* EXERCISE INPUTS *
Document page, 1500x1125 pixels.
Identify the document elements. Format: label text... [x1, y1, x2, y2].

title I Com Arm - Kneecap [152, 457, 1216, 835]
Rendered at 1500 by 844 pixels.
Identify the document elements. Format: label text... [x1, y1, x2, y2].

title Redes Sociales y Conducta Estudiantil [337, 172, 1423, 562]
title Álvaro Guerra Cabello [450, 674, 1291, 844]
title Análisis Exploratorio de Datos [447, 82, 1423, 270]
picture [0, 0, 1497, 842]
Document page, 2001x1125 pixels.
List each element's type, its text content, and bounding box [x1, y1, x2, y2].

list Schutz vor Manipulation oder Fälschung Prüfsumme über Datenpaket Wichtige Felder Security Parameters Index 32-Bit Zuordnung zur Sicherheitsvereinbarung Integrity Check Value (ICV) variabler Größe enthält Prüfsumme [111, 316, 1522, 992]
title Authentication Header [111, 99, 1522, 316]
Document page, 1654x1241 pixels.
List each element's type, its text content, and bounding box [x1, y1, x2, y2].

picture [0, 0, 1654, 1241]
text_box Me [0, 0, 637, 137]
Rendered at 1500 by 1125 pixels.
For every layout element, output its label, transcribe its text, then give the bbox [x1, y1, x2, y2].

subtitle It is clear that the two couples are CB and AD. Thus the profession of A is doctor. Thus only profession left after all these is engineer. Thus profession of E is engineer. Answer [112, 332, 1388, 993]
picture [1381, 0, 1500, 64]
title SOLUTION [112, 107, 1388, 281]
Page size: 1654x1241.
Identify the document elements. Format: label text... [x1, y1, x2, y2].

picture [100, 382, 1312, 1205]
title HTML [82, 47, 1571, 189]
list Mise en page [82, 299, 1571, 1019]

* WORK REQUIRED *
Rewrite all of the rows above, changing "bounding box" to "enclosing rectangle" and leaving everything else as it is.

* SOLVED PROBLEM *
Document page, 1500x1125 pixels.
Identify the document elements. Format: label text... [x1, y1, x2, y2].

title I Com Arm - Kneecap [152, 457, 1216, 835]
Rendered at 1500 by 844 pixels.
Identify the document elements. Format: label text... [x1, y1, x2, y2].

title Redes Sociales y Conducta Estudiantil [337, 172, 1423, 562]
title Álvaro Guerra Cabello [450, 674, 1291, 844]
title Análisis Exploratorio de Datos [447, 82, 1423, 270]
picture [0, 0, 1497, 842]
Document page, 2001x1125 pixels.
List each element's type, its text content, and enclosing rectangle [x1, y1, x2, y2].

list Schutz vor Manipulation oder Fälschung Prüfsumme über Datenpaket Wichtige Felder Security Parameters Index 32-Bit Zuordnung zur Sicherheitsvereinbarung Integrity Check Value (ICV) variabler Größe enthält Prüfsumme [111, 316, 1522, 992]
title Authentication Header [111, 99, 1522, 316]
Document page, 1654x1241 pixels.
List each element's type, its text content, and enclosing rectangle [x1, y1, x2, y2].

picture [0, 0, 1654, 1241]
text_box Me [0, 0, 637, 137]
Rendered at 1500 by 1125 pixels.
For every layout element, output its label, transcribe its text, then give the bbox [x1, y1, x2, y2].

subtitle It is clear that the two couples are CB and AD. Thus the profession of A is doctor. Thus only profession left after all these is engineer. Thus profession of E is engineer. Answer [112, 332, 1388, 993]
picture [1381, 0, 1500, 64]
title SOLUTION [112, 107, 1388, 281]
Page size: 1654x1241.
Identify the document elements. Format: label text... [x1, y1, x2, y2].

picture [100, 382, 1312, 1205]
title HTML [82, 47, 1571, 189]
list Mise en page [82, 299, 1571, 1019]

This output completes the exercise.